The M4RIE library for dense linear algebra over small fields with even characteristic

I finally uploaded a pre-print of the M4RIE paper to the arXiv:

Abstract: In this work, we present the M4RIE library which implements efficient algorithms for linear algebra with dense matrices over \mathbb{F}_{2^e} for 2 \leq e \leq 10. As the name of the library indicates, it makes heavy use of the M4RI library both directly (i.e., by calling it) and indirectly (i.e., by using its concepts). We provide an open-source GPLv2+ C library for efficient linear algebra over \mathbb{F}_{2^e} for e small. In this library we implemented an idea due to Bradshaw and Boothby which reduces matrix multiplication over \mathbb{F}_{p^k} to a series of matrix multiplications over \mathbb{F}_p. Furthermore, we propose a caching technique – Newton-John tables – to avoid finite field multiplications which is inspired by Kronrod’s method (“M4RM”) for matrix multiplication over \mathbb{F}_2. Using these two techniques we provide asymptotically fast triangular solving with matrices (TRSM) and PLE-based Gaussian elimination. As a result, we are able to significantly improve upon the state of the art in dense linear algebra over \mathbb{F}_{2^e} with 2 \leq e \leq 10.

“Solving Circuit Optimisation Problems in Cryptography and Cryptanalysis”

Recently, Nicolas Courtois sent me a revised version of my PRESENT bitslice implementation which improves the representation of the S-Box and hence the performance considerably. A paper describing the techniques used to arrive at this new S-box representation is now available on eprint:

Solving Circuit Optimisation Problems in Cryptography and Cryptanalysis

Nicolas T. Courtois, Daniel Hulme and Theodosis Mourouzis

Abstract: One of the hardest problems in computer science is the problem of gate-eficient implementation. Such optimizations are particularly important in industrial hardware implementations of standard cryptographic algorithms. In this paper we focus on optimizing some small circuits such as S-boxes in cryptographic algorithms. We consider the notion of Multiplicative Complexity, a new important notion of complexity introduced in 2008 by Boyar and Peralta and applied to find interesting optimizations for the S-box of the AES cipher. We applied this methodology to produce a compact implementation of several ciphers. In this short paper we report our results on PRESENT and GOST, two block ciphers known for their exceptionally low hardware cost. This kind of representation seems to be very promising in implementations aiming at preventing side channel attacks on cryptographic chips such as DPA. More importantly, we postulate that this kind of minimality is also an important and interesting tool in cryptanalysis.

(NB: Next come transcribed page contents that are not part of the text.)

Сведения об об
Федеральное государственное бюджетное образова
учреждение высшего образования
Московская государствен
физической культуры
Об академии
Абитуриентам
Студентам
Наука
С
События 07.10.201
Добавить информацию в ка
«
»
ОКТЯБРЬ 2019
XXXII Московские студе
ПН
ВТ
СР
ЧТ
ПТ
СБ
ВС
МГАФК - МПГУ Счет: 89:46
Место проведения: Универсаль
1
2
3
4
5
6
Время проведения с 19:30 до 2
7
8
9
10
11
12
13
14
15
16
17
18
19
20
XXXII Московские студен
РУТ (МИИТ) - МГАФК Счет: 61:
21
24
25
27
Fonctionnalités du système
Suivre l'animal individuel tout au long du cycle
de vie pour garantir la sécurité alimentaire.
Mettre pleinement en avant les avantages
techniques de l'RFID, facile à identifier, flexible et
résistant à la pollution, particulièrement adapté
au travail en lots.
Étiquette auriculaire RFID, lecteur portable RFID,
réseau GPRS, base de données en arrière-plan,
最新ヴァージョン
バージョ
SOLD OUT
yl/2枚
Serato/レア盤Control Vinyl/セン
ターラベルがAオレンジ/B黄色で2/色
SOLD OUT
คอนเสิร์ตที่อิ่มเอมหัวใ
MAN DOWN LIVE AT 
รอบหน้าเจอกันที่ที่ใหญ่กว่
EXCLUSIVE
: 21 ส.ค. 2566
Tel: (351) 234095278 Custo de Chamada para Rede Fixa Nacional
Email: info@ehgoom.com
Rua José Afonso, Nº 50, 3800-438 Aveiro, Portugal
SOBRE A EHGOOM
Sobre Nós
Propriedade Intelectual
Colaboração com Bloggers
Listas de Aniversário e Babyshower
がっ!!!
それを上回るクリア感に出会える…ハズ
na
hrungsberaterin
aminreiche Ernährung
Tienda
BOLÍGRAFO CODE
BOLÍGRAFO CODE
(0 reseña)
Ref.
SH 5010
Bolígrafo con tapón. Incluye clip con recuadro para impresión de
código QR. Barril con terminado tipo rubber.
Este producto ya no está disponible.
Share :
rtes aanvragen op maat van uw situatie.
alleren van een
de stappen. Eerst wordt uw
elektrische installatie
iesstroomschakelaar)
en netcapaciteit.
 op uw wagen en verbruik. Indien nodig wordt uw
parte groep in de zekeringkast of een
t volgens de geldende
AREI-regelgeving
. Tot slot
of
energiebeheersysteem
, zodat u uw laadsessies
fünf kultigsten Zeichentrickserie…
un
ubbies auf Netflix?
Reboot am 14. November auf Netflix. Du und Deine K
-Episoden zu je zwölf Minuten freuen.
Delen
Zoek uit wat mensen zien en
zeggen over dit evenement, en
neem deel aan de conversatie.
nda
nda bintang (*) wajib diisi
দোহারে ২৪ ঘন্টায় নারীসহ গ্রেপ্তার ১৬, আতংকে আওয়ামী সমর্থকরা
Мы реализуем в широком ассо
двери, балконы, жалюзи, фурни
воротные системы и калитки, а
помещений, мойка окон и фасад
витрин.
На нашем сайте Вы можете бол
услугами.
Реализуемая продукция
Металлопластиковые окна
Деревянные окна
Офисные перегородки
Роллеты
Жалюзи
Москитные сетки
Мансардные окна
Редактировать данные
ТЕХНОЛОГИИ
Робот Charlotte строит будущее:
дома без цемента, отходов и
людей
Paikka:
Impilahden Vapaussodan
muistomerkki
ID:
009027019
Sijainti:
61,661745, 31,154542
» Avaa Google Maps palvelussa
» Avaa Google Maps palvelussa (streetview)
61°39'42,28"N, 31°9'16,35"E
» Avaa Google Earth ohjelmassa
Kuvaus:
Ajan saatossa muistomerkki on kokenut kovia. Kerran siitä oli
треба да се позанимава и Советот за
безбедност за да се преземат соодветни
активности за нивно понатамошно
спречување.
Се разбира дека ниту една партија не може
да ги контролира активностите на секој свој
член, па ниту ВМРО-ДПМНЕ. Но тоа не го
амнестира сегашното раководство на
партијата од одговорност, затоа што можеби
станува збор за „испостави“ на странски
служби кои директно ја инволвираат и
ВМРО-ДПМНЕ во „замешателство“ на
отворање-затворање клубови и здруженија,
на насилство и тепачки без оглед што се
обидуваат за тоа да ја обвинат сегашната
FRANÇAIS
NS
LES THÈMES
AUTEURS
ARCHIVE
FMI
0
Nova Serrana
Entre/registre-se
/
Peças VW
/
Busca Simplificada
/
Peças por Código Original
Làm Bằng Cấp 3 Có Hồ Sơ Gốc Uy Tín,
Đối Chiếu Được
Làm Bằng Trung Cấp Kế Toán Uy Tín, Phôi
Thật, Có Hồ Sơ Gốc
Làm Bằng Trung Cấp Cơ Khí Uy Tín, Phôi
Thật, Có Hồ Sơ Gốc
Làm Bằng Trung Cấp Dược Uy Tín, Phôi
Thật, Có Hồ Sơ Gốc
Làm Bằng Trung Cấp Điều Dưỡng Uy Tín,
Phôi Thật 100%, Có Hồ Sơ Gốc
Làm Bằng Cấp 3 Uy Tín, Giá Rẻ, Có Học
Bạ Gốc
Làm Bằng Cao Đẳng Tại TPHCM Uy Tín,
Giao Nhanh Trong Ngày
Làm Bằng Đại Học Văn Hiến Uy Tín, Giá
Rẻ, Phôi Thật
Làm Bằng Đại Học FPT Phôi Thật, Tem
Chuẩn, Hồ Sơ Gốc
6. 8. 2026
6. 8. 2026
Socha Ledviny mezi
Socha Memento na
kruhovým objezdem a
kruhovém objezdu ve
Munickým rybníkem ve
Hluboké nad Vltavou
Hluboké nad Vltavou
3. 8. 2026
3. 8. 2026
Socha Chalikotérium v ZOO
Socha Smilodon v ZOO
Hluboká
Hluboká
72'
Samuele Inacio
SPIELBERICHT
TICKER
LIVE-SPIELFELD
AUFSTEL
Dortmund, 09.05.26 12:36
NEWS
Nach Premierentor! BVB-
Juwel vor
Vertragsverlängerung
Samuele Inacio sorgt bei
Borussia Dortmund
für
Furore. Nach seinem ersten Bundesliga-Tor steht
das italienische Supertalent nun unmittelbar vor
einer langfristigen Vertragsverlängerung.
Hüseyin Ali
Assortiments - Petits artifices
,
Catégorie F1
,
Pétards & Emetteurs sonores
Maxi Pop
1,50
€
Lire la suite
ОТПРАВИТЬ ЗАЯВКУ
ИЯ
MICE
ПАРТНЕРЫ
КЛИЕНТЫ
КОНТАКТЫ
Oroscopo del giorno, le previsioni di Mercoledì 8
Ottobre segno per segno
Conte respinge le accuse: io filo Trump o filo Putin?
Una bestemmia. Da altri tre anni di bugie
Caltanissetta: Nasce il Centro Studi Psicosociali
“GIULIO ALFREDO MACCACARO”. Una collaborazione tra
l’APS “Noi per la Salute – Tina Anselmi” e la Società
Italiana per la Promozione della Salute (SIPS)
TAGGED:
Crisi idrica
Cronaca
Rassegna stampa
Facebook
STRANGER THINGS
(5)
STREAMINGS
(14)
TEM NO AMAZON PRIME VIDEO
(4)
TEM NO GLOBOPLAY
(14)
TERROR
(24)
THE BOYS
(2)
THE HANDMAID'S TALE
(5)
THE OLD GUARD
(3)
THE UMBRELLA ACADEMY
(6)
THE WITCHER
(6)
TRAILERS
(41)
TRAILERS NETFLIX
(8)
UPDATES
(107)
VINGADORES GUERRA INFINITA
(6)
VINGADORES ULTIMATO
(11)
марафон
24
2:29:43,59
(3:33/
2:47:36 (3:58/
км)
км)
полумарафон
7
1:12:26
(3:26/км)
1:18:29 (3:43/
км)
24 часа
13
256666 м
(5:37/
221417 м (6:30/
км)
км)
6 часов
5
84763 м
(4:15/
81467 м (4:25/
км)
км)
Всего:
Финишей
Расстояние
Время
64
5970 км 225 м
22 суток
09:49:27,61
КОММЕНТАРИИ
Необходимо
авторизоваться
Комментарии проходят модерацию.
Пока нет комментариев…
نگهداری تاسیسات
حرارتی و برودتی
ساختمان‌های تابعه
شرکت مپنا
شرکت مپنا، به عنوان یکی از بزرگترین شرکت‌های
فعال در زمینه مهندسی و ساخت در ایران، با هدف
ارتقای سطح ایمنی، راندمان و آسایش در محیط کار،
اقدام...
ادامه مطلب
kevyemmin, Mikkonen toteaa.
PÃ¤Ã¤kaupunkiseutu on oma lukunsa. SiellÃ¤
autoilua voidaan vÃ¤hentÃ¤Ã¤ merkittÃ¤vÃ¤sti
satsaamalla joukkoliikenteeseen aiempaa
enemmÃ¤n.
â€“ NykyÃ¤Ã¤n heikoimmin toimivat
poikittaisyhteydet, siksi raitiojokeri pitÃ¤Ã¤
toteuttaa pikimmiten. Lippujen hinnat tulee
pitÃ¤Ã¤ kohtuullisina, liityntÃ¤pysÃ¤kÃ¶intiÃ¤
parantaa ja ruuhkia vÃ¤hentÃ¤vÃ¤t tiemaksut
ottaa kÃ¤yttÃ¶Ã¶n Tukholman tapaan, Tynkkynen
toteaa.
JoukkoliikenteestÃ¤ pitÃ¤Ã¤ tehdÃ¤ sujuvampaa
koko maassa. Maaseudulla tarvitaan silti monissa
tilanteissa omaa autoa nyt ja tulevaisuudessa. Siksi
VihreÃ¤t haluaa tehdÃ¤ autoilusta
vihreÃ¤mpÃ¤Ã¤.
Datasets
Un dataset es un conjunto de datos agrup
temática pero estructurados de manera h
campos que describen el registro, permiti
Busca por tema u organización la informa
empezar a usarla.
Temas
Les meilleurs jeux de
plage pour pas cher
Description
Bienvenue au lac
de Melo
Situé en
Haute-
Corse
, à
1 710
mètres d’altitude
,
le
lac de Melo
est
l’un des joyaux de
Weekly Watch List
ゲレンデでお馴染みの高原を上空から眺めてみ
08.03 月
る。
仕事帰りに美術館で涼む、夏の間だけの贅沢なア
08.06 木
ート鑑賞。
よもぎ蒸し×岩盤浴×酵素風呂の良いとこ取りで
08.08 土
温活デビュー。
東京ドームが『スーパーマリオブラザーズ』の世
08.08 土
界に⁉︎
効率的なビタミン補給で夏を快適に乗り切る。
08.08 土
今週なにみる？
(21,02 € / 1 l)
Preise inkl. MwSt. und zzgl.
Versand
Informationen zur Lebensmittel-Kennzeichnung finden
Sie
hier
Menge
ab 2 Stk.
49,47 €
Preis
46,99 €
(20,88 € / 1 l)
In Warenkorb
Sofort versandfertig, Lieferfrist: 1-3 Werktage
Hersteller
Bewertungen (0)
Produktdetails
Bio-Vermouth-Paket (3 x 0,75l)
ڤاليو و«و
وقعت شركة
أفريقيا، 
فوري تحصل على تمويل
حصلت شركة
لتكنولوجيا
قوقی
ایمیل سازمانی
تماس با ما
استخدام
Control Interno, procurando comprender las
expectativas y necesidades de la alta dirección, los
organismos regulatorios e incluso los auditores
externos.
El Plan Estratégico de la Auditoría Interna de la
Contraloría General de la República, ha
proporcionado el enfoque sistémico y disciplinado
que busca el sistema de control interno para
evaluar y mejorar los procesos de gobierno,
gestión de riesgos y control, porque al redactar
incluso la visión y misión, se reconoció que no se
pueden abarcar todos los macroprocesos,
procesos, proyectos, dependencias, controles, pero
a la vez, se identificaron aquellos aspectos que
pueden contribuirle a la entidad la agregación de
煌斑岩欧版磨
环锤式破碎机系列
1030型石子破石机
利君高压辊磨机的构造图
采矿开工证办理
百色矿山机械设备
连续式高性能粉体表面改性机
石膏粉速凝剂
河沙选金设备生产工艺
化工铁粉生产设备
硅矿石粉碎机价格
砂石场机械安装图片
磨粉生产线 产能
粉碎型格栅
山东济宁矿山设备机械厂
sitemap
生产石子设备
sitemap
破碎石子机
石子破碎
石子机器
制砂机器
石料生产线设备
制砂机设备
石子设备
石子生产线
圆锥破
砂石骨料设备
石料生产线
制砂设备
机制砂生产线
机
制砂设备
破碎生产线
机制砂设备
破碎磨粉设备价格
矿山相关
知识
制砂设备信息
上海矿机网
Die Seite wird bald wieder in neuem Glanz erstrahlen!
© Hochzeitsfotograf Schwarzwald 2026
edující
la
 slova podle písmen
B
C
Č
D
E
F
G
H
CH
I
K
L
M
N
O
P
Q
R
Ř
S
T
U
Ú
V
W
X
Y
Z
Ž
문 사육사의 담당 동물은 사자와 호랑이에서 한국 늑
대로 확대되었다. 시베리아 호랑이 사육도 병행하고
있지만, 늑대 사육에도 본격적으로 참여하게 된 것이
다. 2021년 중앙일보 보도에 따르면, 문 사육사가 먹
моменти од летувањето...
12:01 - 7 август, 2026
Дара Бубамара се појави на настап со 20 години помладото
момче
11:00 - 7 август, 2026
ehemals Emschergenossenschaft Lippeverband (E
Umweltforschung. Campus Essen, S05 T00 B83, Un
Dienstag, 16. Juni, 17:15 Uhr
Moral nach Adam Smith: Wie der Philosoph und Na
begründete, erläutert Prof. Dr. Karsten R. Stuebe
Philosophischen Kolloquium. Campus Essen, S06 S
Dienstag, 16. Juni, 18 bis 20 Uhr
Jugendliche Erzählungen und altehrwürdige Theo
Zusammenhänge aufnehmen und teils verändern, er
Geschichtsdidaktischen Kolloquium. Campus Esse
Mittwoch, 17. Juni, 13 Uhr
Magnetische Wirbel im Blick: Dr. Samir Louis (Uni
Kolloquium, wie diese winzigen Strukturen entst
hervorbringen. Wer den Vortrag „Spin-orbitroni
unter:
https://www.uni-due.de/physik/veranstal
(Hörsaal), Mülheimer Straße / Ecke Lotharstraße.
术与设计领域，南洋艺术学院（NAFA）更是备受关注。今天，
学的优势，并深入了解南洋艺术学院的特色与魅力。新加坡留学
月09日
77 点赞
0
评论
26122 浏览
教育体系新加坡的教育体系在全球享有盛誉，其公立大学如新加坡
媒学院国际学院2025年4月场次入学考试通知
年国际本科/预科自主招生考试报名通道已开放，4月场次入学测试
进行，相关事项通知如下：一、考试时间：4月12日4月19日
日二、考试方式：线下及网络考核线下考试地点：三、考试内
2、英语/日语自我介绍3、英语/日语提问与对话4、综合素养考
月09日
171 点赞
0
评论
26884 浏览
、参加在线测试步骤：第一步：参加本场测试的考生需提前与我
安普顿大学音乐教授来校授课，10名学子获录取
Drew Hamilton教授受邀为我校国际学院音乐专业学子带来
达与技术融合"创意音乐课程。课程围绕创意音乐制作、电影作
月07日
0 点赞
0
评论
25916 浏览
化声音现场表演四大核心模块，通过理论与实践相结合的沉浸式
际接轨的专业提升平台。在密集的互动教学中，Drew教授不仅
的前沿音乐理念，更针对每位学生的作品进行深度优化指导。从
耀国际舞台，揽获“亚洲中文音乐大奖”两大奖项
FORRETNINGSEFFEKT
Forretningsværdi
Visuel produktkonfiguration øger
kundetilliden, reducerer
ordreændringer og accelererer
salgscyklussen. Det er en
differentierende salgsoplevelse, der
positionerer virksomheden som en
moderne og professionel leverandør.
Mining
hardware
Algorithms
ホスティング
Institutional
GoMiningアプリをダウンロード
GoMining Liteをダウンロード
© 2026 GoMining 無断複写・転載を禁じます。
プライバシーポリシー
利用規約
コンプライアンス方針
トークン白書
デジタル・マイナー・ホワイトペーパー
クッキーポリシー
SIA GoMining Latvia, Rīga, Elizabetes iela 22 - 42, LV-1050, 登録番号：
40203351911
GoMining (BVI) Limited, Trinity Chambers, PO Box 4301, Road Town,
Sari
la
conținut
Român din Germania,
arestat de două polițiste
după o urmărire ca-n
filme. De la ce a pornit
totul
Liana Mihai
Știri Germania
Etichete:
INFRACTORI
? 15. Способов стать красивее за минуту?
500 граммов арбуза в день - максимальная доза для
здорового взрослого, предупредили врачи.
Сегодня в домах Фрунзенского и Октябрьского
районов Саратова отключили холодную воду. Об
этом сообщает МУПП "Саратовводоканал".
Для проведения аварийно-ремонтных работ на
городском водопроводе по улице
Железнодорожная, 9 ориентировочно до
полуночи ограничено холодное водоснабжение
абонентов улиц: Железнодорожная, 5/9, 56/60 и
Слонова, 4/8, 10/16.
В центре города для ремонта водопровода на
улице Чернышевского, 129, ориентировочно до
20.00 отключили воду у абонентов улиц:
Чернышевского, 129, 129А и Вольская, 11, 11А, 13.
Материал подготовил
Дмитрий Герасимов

Bitslicing and the Method of the Four Russians over Larger Finite Fields

Tom Boothby’s and Robert Bradshaw’s paper on the “Method of the Four Russian” multiplication algorithm over F_3, F_5, F_7, F_{2^2} and F_{2^3} is available as pre-print on the arXiv. If you’re into fast exact linear algebra I highly recommend reading it since it has some really nice ideas in it and is well written.

Abstract. “We present a method of computing with matrices over very small finite fields of size larger than 2. Specifically, we show how the Method of Four Russians can be efficiently adapted to these larger fields, and introduce a row-wise matrix compression scheme that both reduces memory requirements and allows one to vectorize element operations. We also present timings which confirm the efficiency of these methods and exceed the speed of the fastest implementations the authors are aware of.”